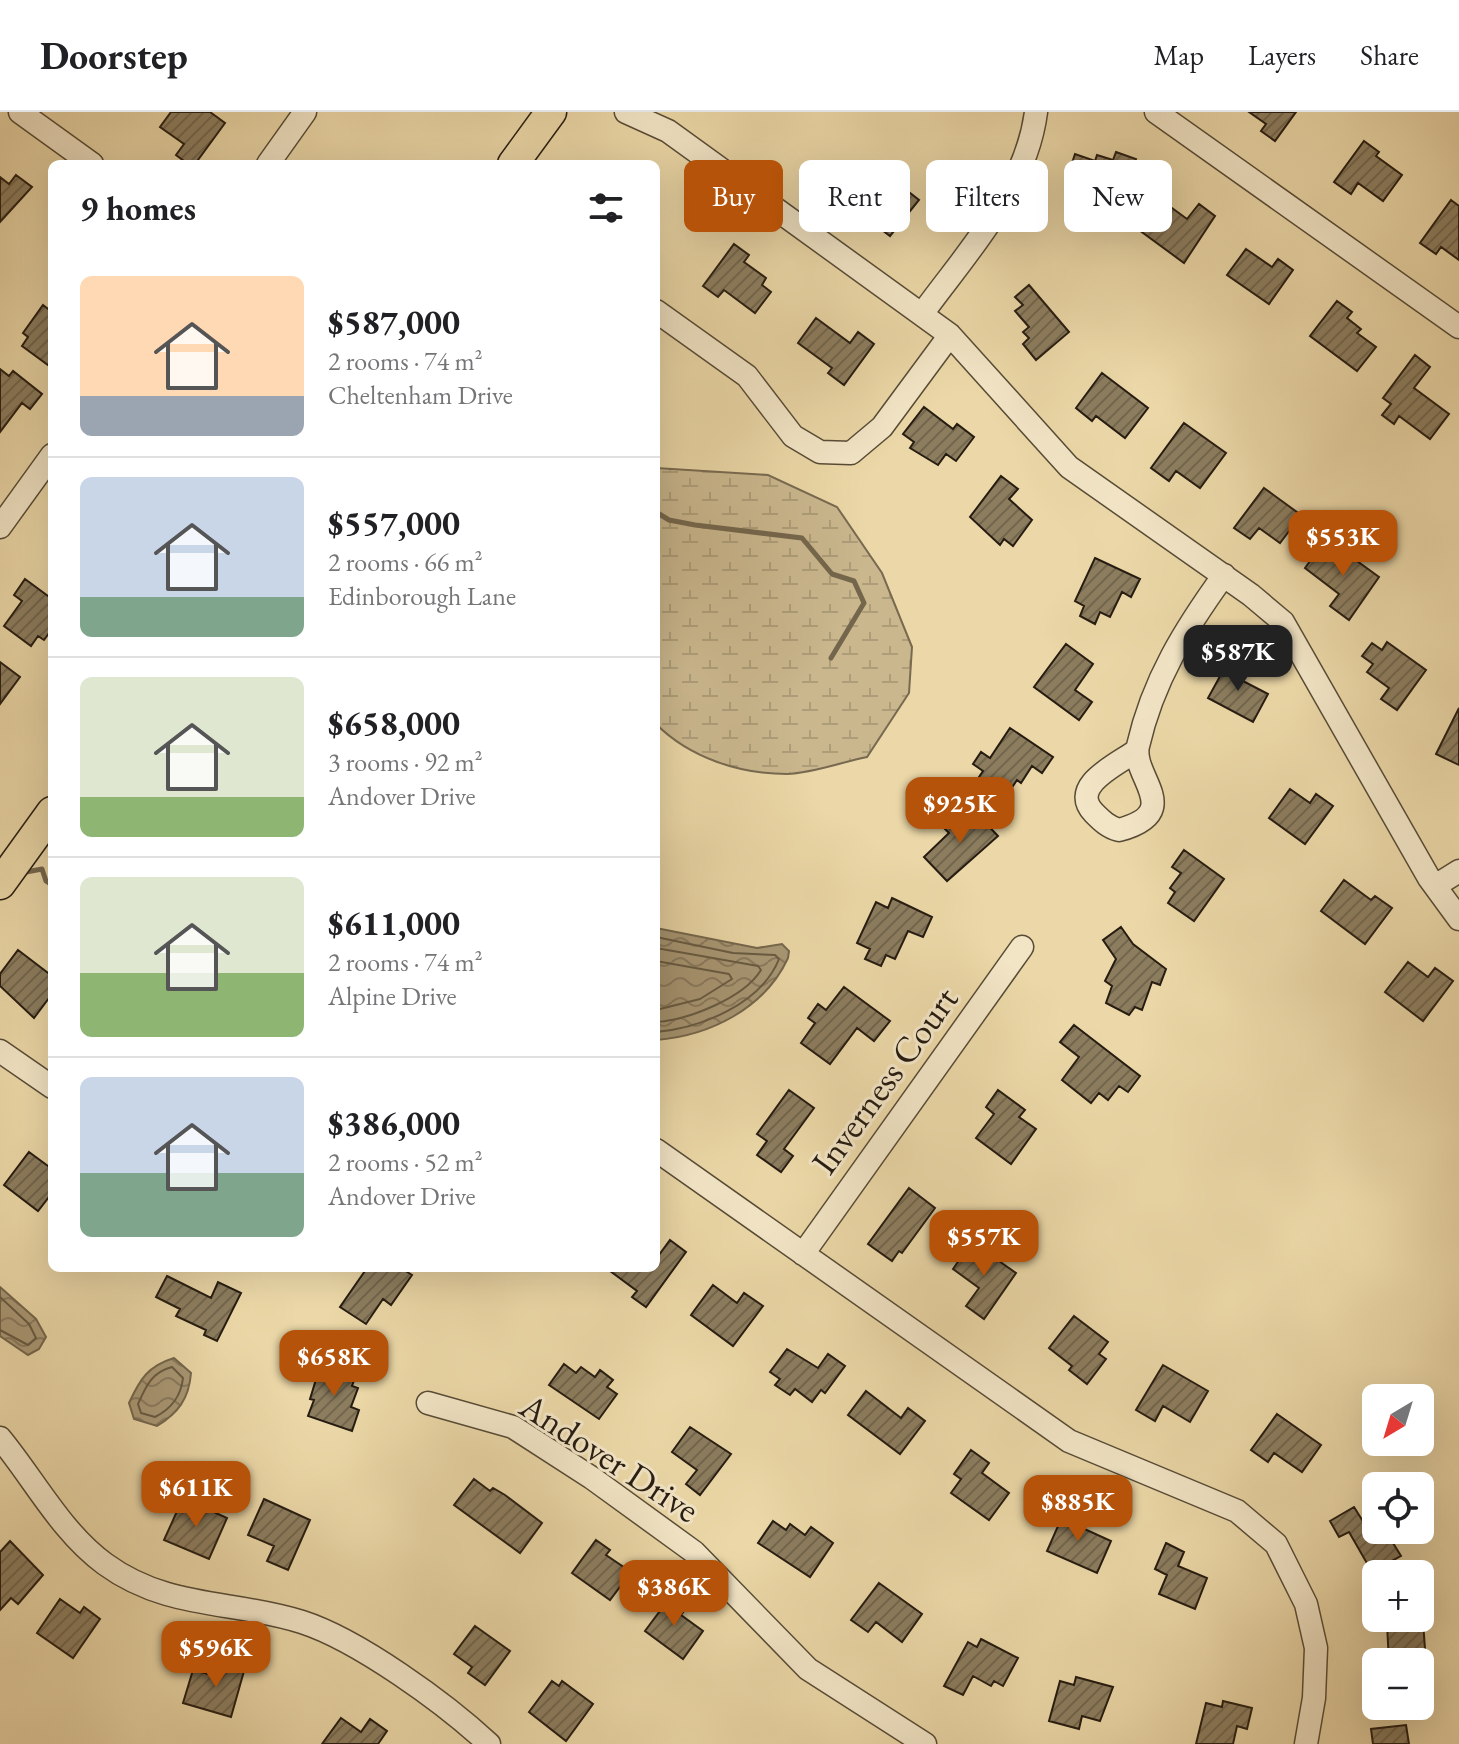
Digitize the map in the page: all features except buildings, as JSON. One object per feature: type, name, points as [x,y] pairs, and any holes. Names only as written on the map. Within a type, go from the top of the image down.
[{"type":"main road","points":[[516,160],[551,112]]},
{"type":"main road","points":[[0,884],[48,818]]},
{"type":"street","points":[[20,112],[86,160]]},
{"type":"street","points":[[271,160],[305,112]]},
{"type":"street","points":[[626,112],[663,122],[950,335],[1069,467],[1224,575],[1283,622],[1435,886],[1459,919]]},
{"type":"street","points":[[922,314],[1017,180],[1033,140],[1036,112]]},
{"type":"street","points":[[1156,112],[1459,327]]},
{"type":"street","points":[[660,314],[747,376],[793,436],[820,452],[851,453],[882,427],[950,335]]},
{"type":"street","points":[[0,527],[48,461]]},
{"type":"street","points":[[1137,750],[1165,666],[1224,575]]},
{"type":"street","points":[[1435,886],[1459,871]]},
{"type":"street","name":"Inverness Court","points":[[803,1254],[1022,947]]},
{"type":"street","points":[[0,1051],[48,1084]]},
{"type":"street","points":[[660,1153],[1069,1441],[1237,1511],[1276,1544],[1306,1604],[1316,1648],[1314,1698],[1306,1744]]},
{"type":"street","name":"Andover Drive","points":[[428,1403],[513,1427],[592,1478],[694,1552],[808,1669],[924,1744]]},
{"type":"street","points":[[0,1438],[68,1527],[104,1564],[175,1598],[276,1615],[335,1634],[427,1696],[489,1744]]},
{"type":"green space","points":[[660,468],[768,475],[837,507],[882,573],[912,647],[909,693],[867,757],[817,770],[769,773],[717,762],[669,736],[660,728]]},
{"type":"water","points":[[660,929],[757,948],[782,944],[789,951],[778,976],[750,1005],[715,1025],[660,1039]]},
{"type":"water","points":[[0,1287],[36,1319],[46,1337],[39,1349],[28,1355],[0,1336]]},
{"type":"water","points":[[174,1358],[191,1373],[181,1404],[157,1426],[134,1419],[129,1403],[141,1380],[151,1369]]},
{"type":"waterway","points":[[660,514],[669,520],[695,525],[802,538],[832,574],[854,581],[864,603],[831,658]]},
{"type":"waterway","points":[[21,873],[42,869],[48,882]]}]
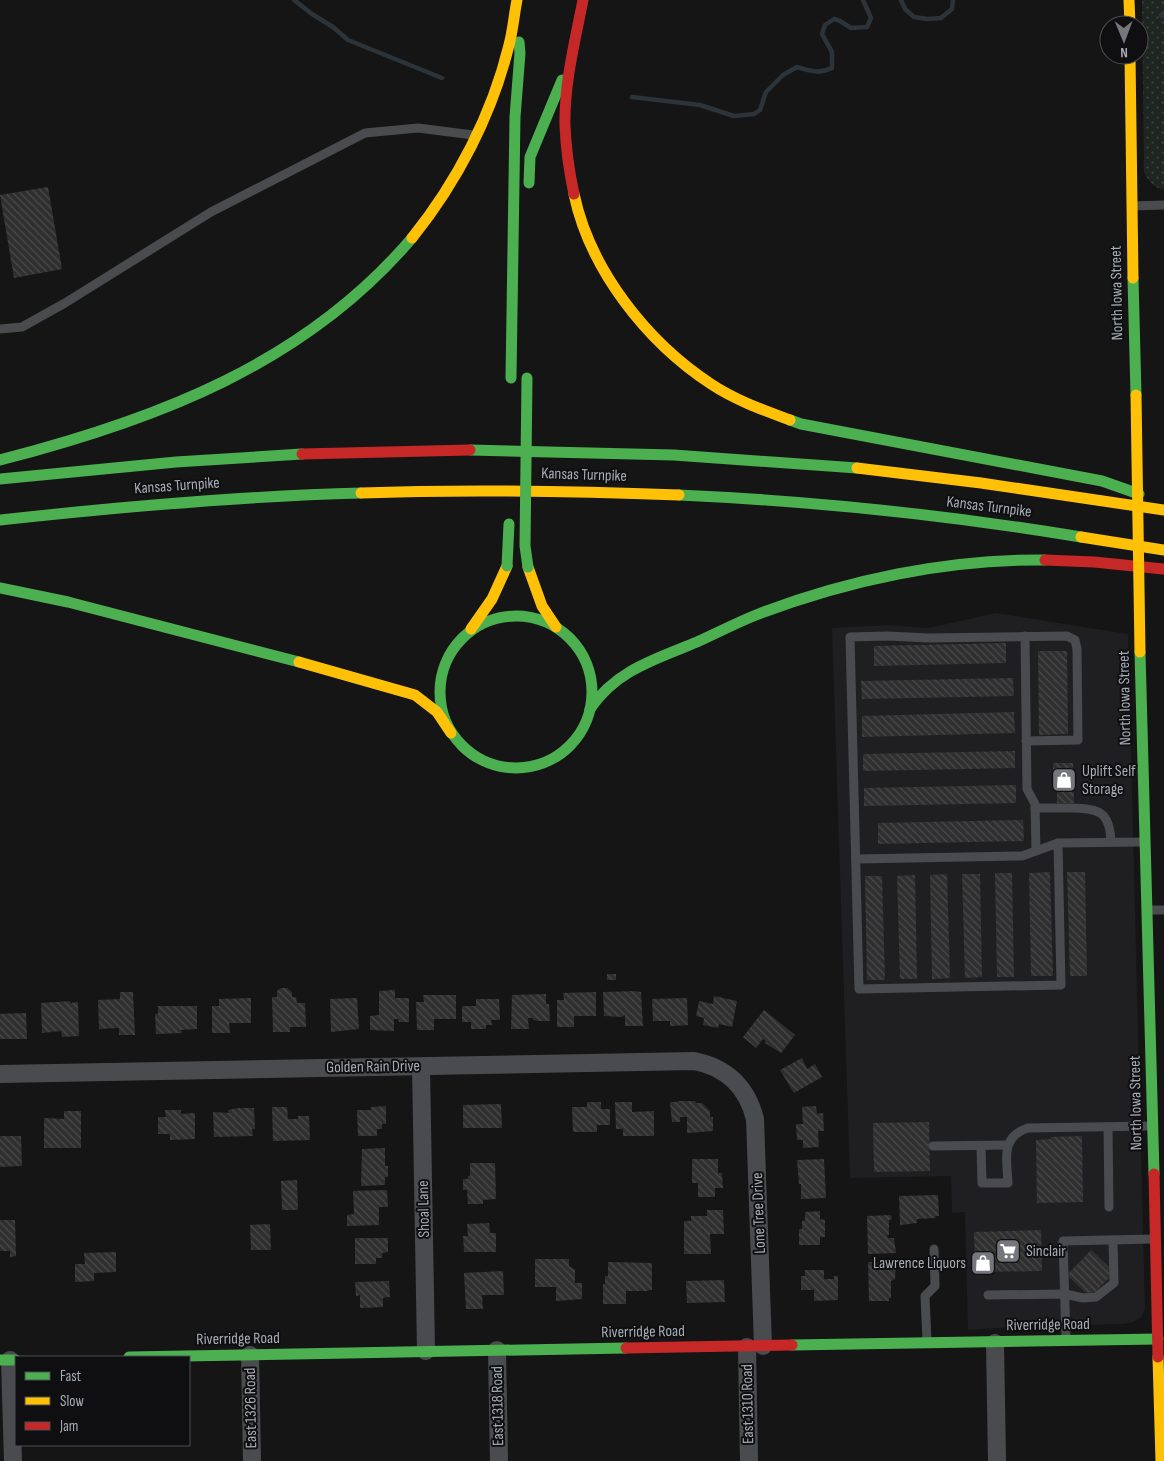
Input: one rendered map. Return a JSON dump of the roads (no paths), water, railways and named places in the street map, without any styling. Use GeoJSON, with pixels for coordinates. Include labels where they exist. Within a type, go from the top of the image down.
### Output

● ● ●

• ACTIVITY
Wherever a picture appears in the records above, skip it and retype everything else exactly.

• RESPONSE TO THIS TASK
Digitize the map in the page: all features except buildings, as JSON. One object per feature: type, name, points as [x,y] pairs, and any holes. Names only as written on the map. Within a type, go from the top of the image down.
[{"type":"main road","points":[[516,160],[551,112]]},
{"type":"main road","points":[[0,884],[48,818]]},
{"type":"street","points":[[20,112],[86,160]]},
{"type":"street","points":[[271,160],[305,112]]},
{"type":"street","points":[[626,112],[663,122],[950,335],[1069,467],[1224,575],[1283,622],[1435,886],[1459,919]]},
{"type":"street","points":[[922,314],[1017,180],[1033,140],[1036,112]]},
{"type":"street","points":[[1156,112],[1459,327]]},
{"type":"street","points":[[660,314],[747,376],[793,436],[820,452],[851,453],[882,427],[950,335]]},
{"type":"street","points":[[0,527],[48,461]]},
{"type":"street","points":[[1137,750],[1165,666],[1224,575]]},
{"type":"street","points":[[1435,886],[1459,871]]},
{"type":"street","name":"Inverness Court","points":[[803,1254],[1022,947]]},
{"type":"street","points":[[0,1051],[48,1084]]},
{"type":"street","points":[[660,1153],[1069,1441],[1237,1511],[1276,1544],[1306,1604],[1316,1648],[1314,1698],[1306,1744]]},
{"type":"street","name":"Andover Drive","points":[[428,1403],[513,1427],[592,1478],[694,1552],[808,1669],[924,1744]]},
{"type":"street","points":[[0,1438],[68,1527],[104,1564],[175,1598],[276,1615],[335,1634],[427,1696],[489,1744]]},
{"type":"green space","points":[[660,468],[768,475],[837,507],[882,573],[912,647],[909,693],[867,757],[817,770],[769,773],[717,762],[669,736],[660,728]]},
{"type":"water","points":[[660,929],[757,948],[782,944],[789,951],[778,976],[750,1005],[715,1025],[660,1039]]},
{"type":"water","points":[[0,1287],[36,1319],[46,1337],[39,1349],[28,1355],[0,1336]]},
{"type":"water","points":[[174,1358],[191,1373],[181,1404],[157,1426],[134,1419],[129,1403],[141,1380],[151,1369]]},
{"type":"waterway","points":[[660,514],[669,520],[695,525],[802,538],[832,574],[854,581],[864,603],[831,658]]},
{"type":"waterway","points":[[21,873],[42,869],[48,882]]}]
Input: one rendered map. Return a JSON dump of the roads (no paths), water, railways and named places in the street map, without any styling. Use GeoJSON, with pixels for coordinates. Include labels where they exist. Within a type, go from the top of the image down.
### Output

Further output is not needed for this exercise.